В отличие от Северной Пальмиры, которая вся чудодейственно образована по линейке и циркулю, с ее «постоянством геометра», классицизмом, – московская школа культуры, как и образа жизни, стихийнее, размашистей, идет от византийской орнаментальности и близка к самой живой стихии языка.
Все дымкой сказочной подернется,
Подобно завиткам по стенам,
В боярской золоченой горнице
И на Василии Блаженном.
Мэтром его был Андрей Белый – москвич по духу и художественному мышлению. Особенно он ценил сборник «Пепел». Он объяснял мне как-то, что жалеет, что разминулся с Блоком, ибо тот был в Петрограде. Впрочем, деление на поэтов московских и петербургских условно, так, например, в «Двенадцати» Блока уже гуляет «московская» струя. Детская тяга к Блоку сказывалась и в пастернаковском определении поэта. Он сравнивает его с елкой, горящей через замороженное узорами окно. Так и видишь мальчика, с улицы глядящего на елку сквозь морозное стекло…
Весна! Не отлучайтесь
Сегодня в город. Стаями
По городу, как чайки,
Льды раскричались, таючи.
* * *
Мы шли с ним от Дома ученых через Лебяжий по мосту к Лаврушинскому. Шел ледоход. Он говорил всю дорогу о Толстом, об уходе, о чеховских мальчиках, о случайности и предопределенности жизни. Его шуба была распахнута, сбилась набок его серая каракулевая шапка-пирожок, нет, я спутал, это у отца была серая, у него был черный каракуль, – так вот он шел легкой летящей походкой опытного ходока, распахнутый, как март в его стихотворении, как Москва вокруг. В воздухе была теплая слабость снега, предвкушение перемен.
Как не в своем рассудке,
Как дети ослушанья…
Прохожие, оборачиваясь, принимали его за пьяного.

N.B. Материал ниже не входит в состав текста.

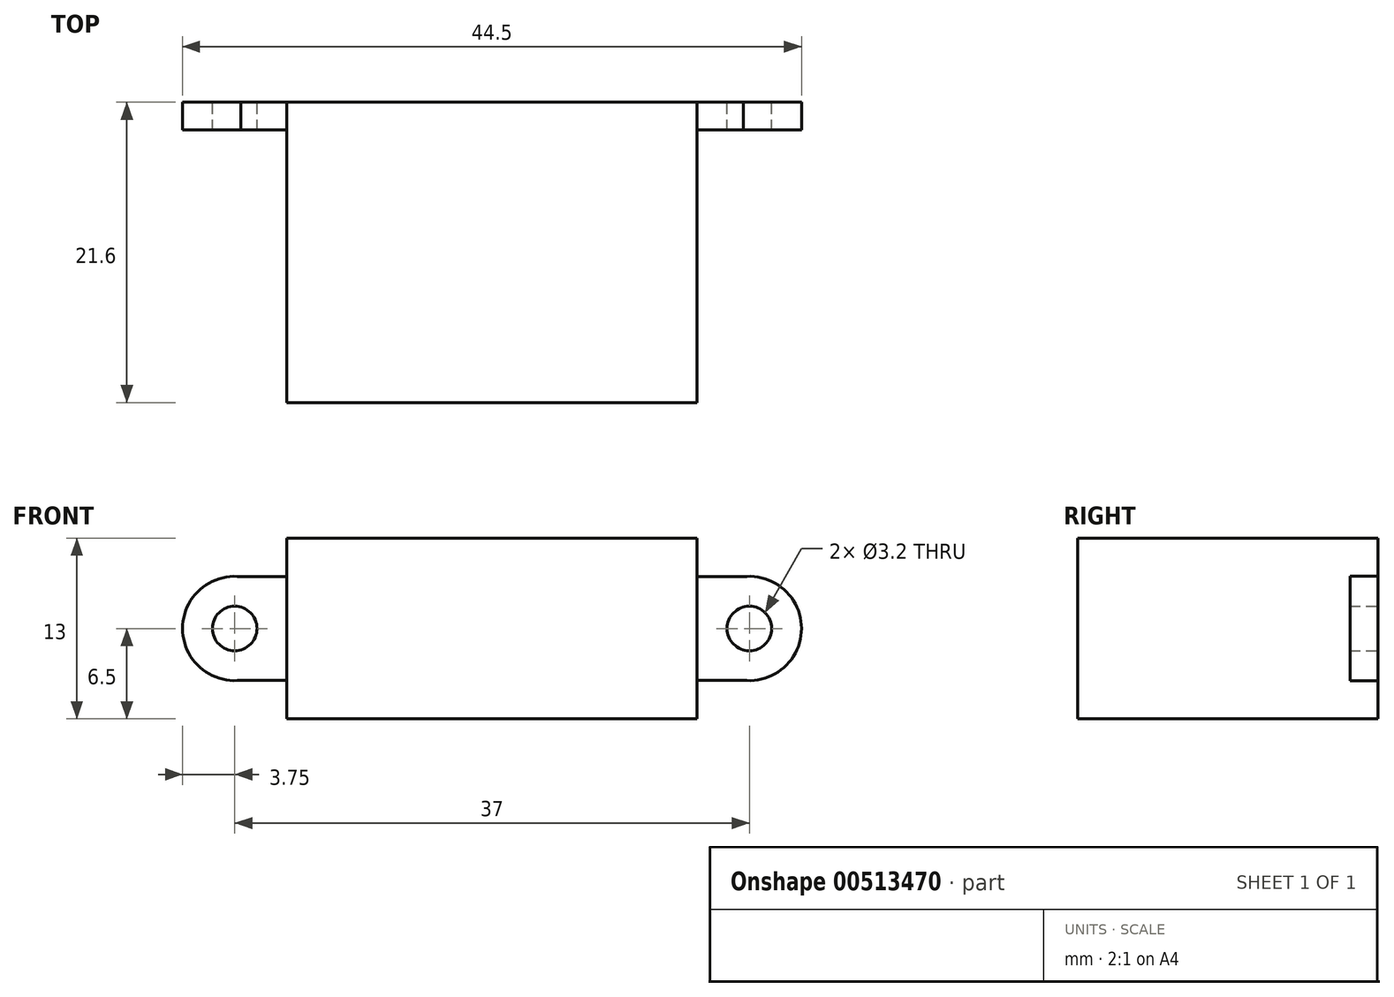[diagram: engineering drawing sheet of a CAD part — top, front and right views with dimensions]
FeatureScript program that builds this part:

«Надо терять, – он говорил. – Надо терять, чтобы в жизни был вакуум. У меня только треть сделанного сохранилась. Остальное погибло при переездах. Жалеть не надо…» Я напомнил ему, что у Блока в записях есть место о том, что надо терять. Это когда поэт говорил о библиотеке, сгоревшей в Шахматове. «Разве? – изумился он. – Я и не знал. Значит, я прав вдвойне».
Мы шли проходными дворами.
У подъездов на солнышке млели бабушки, кошки и блатные. Потягивались после ночных трудов. Они провожали нас затуманенным благостным взглядом.
О, эти дворы Замоскворечья послевоенной поры! Если бы меня спросили: «Кто воспитал ваше детство помимо дома?» – я бы ответил: «Двор и Пастернак».